Pour les autres conspirateurs, leur rôle était encore médiocrement tracé. Le général Guillet devait venir se faire reconnaître à l’École militaire par les troupes qui s’y trouvaient assemblées ; Baudement devait être installé à la police par le générai Guillaume ; mais on était si peu sur de Guillaume qu’on ne l’avait pas mis, plus que Guillet, dans la confidence du projet. Et ce projet pourtant devait être exécuté à date fixe : le Sénatus-Consulte portait la date du 20 avril. On pouvait dire que la délibération était restée secrète et qu’on la publiait seulement : mais comment faire pour le décret daté du 29 mai, pour l’ordre du jour daté du 30, si le 30 au matin rien n’avait paru : comment se présenter le 31 à la troupe avec un ordre du jour de la veille, — périmé ?
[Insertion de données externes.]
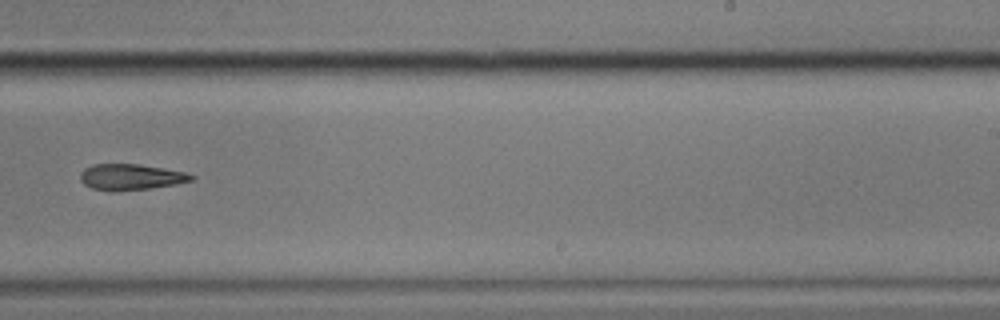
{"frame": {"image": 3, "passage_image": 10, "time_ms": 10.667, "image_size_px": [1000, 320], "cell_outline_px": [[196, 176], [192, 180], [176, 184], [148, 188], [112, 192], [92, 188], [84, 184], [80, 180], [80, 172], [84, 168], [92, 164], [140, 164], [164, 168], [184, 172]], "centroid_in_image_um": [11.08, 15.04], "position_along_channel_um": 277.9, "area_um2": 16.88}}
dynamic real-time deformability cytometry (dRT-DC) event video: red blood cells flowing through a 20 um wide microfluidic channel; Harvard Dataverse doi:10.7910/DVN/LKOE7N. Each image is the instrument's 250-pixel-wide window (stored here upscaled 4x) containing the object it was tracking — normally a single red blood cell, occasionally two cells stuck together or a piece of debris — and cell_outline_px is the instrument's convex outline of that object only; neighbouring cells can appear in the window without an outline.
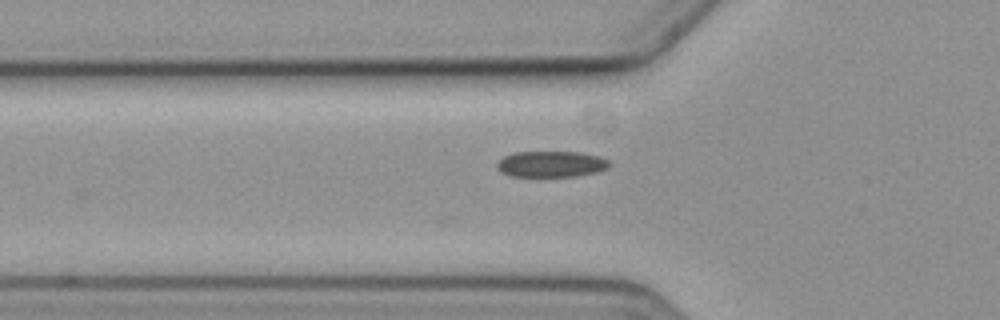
{"species": "common noctule bat (a hibernating species)", "species_latin": "Nyctalus noctula", "temperature_condition": "cold", "stored_images_in_passage": 3, "camera_frame_rate_fps": 3000, "um_per_image_px": 0.085, "animal": {"sex": "female", "body_mass_g": 19.3, "forearm_length_mm": 54.1}, "frame": {"image": 1, "passage_image": 2, "time_ms": 1.333, "image_size_px": [1000, 320], "cell_outline_px": [[608, 168], [596, 172], [572, 176], [512, 176], [504, 172], [496, 164], [504, 156], [512, 152], [580, 152], [600, 156], [608, 160]], "centroid_in_image_um": [46.87, 13.93], "position_along_channel_um": 78.9, "area_um2": 16.76}}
Quatre jours avant le jour fixé pour l’exécution, on se décida à initier Guillaume et Guillet à ce qu’on attendait d’eux. On les réunit donc un soir à l’Athénée de Lemare. Malet donna lecture du Sénatus-Consulte et des proclamations. Guillaume posa plusieurs questions qui pouvaient être innocentes, mais qui parurent singulières à Corneille, à Mme Lemare et à Malet lui-même. Sur des signes qu’ils se firent, la séance fut levée. On se consulta, on tomba d’accord que tout était à craindre « et qu’il fallait suspendre l’affaire parce que l’opinion publique se déclarait trop favorablement pour le projet, et d’ailleurs parce qu’on était encore inquiet sur les dispositions de six mille hommes de la Garde impériale qui se trouvaient encore à Paris, et dont trois corps étaient commandés par des compatriotes du général Guillet. » Dans la nuit, Lemare avec sa femme et Rigomer Bazin porta les poignards et les imprimés chez un honnête voisin, nommé Tibierge, qu’il avait fallu initier au secret.